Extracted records
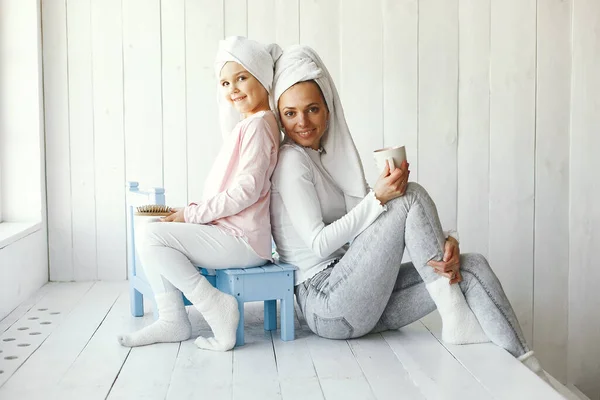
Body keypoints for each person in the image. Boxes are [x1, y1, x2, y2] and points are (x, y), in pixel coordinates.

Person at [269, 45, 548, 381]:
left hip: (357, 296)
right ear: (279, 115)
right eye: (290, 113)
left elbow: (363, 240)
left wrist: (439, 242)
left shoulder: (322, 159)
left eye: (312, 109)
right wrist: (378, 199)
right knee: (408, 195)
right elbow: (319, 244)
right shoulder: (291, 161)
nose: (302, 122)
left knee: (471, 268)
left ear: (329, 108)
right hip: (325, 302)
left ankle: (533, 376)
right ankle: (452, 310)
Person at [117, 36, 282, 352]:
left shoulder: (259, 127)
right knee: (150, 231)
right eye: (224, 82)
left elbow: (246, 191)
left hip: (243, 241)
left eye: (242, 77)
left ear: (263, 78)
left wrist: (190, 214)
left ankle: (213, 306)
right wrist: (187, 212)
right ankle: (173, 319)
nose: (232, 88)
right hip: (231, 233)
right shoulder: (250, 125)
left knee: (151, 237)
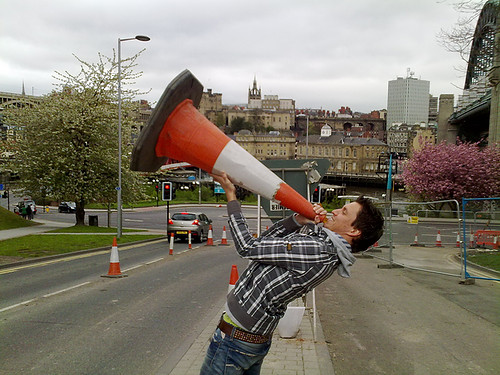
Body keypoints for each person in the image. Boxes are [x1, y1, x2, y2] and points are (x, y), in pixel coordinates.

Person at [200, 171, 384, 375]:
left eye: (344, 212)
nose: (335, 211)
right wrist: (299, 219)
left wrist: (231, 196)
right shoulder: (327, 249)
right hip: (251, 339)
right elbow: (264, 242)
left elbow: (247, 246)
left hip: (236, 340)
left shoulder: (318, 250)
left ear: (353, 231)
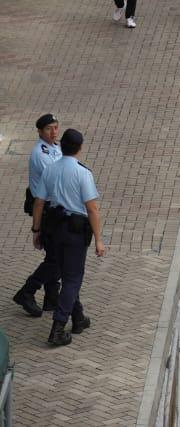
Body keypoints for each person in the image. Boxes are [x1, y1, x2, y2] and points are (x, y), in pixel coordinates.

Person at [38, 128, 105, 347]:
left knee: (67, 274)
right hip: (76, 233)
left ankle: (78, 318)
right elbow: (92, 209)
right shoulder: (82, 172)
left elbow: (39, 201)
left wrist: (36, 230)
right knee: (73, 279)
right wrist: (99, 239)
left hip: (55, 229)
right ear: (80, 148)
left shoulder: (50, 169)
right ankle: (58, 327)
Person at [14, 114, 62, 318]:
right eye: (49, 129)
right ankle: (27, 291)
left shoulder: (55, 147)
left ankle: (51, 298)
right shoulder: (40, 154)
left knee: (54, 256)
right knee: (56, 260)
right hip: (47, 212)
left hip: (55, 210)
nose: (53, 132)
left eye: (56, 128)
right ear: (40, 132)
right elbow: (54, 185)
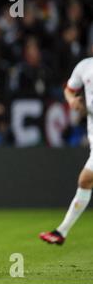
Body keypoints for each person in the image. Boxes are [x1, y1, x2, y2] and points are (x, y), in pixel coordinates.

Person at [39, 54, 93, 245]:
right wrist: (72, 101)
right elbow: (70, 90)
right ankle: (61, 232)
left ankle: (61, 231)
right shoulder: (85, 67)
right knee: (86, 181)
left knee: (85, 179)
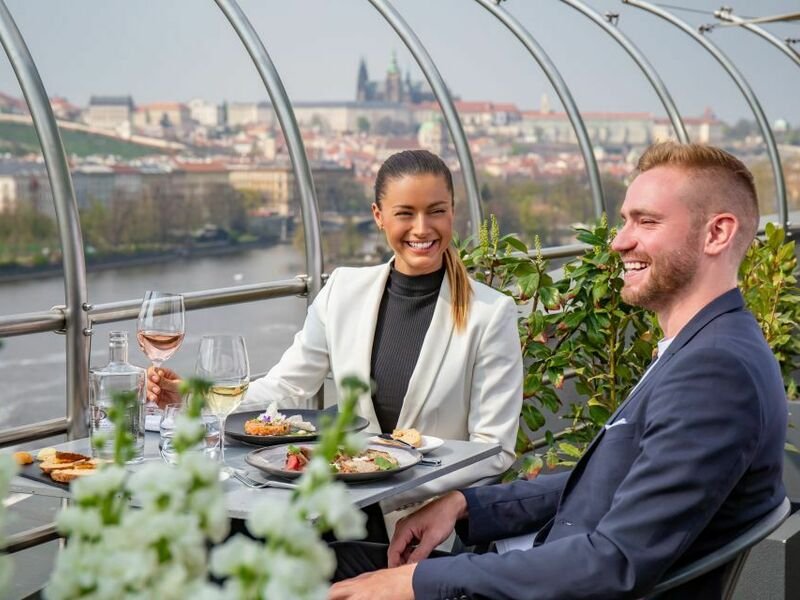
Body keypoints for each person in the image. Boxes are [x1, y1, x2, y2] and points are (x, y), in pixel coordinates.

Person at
==
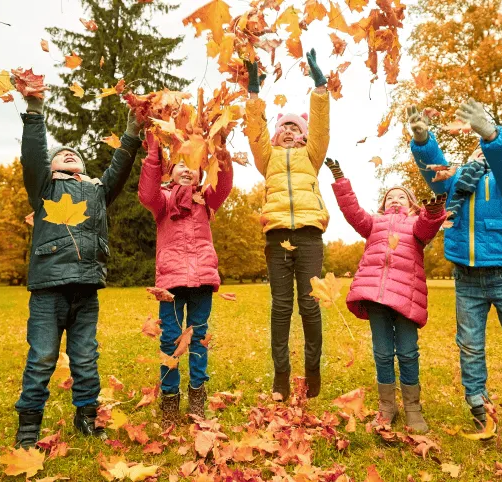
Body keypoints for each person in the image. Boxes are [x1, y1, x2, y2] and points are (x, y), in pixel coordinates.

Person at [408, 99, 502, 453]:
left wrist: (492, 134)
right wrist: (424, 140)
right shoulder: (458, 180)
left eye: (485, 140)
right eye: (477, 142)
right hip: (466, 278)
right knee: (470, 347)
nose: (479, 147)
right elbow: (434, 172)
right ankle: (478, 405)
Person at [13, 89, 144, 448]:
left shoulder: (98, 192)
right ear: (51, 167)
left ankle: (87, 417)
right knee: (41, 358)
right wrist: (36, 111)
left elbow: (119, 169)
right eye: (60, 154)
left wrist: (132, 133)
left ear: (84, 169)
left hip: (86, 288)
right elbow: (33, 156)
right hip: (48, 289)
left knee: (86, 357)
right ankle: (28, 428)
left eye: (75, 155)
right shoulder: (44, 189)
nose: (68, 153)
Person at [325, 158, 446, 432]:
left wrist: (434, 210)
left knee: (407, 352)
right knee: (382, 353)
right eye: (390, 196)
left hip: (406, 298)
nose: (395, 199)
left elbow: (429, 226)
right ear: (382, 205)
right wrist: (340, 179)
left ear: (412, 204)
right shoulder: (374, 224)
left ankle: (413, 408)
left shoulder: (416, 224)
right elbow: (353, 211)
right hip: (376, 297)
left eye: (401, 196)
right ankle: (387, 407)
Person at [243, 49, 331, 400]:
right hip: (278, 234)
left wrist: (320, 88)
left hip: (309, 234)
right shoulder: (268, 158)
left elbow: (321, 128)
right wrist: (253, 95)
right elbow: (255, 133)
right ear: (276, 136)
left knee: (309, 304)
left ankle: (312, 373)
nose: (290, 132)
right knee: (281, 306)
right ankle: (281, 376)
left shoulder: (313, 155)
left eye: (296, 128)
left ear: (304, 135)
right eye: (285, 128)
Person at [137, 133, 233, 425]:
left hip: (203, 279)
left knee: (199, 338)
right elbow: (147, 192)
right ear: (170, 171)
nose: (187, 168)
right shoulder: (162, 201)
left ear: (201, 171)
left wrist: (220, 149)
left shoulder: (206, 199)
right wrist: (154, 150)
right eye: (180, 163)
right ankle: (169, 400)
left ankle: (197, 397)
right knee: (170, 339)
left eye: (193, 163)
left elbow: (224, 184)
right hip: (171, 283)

What you have to do >> Look through the entries above and quote exactly the lines from the line with "left wrist: (439, 242)" to the line with "left hip: (243, 241)", counting both of those lines.

Exercise result >>
left wrist: (439, 242)
left shoulder: (322, 159)
left eye: (312, 109)
right wrist: (378, 199)
right knee: (408, 195)
right elbow: (319, 244)
right shoulder: (291, 161)
nose: (302, 122)
left knee: (471, 268)
left ear: (329, 108)
right hip: (325, 302)
left ankle: (533, 376)
right ankle: (452, 310)
Person at [117, 36, 282, 352]:
left shoulder: (259, 127)
right knee: (150, 231)
right eye: (224, 82)
left elbow: (246, 191)
left hip: (243, 241)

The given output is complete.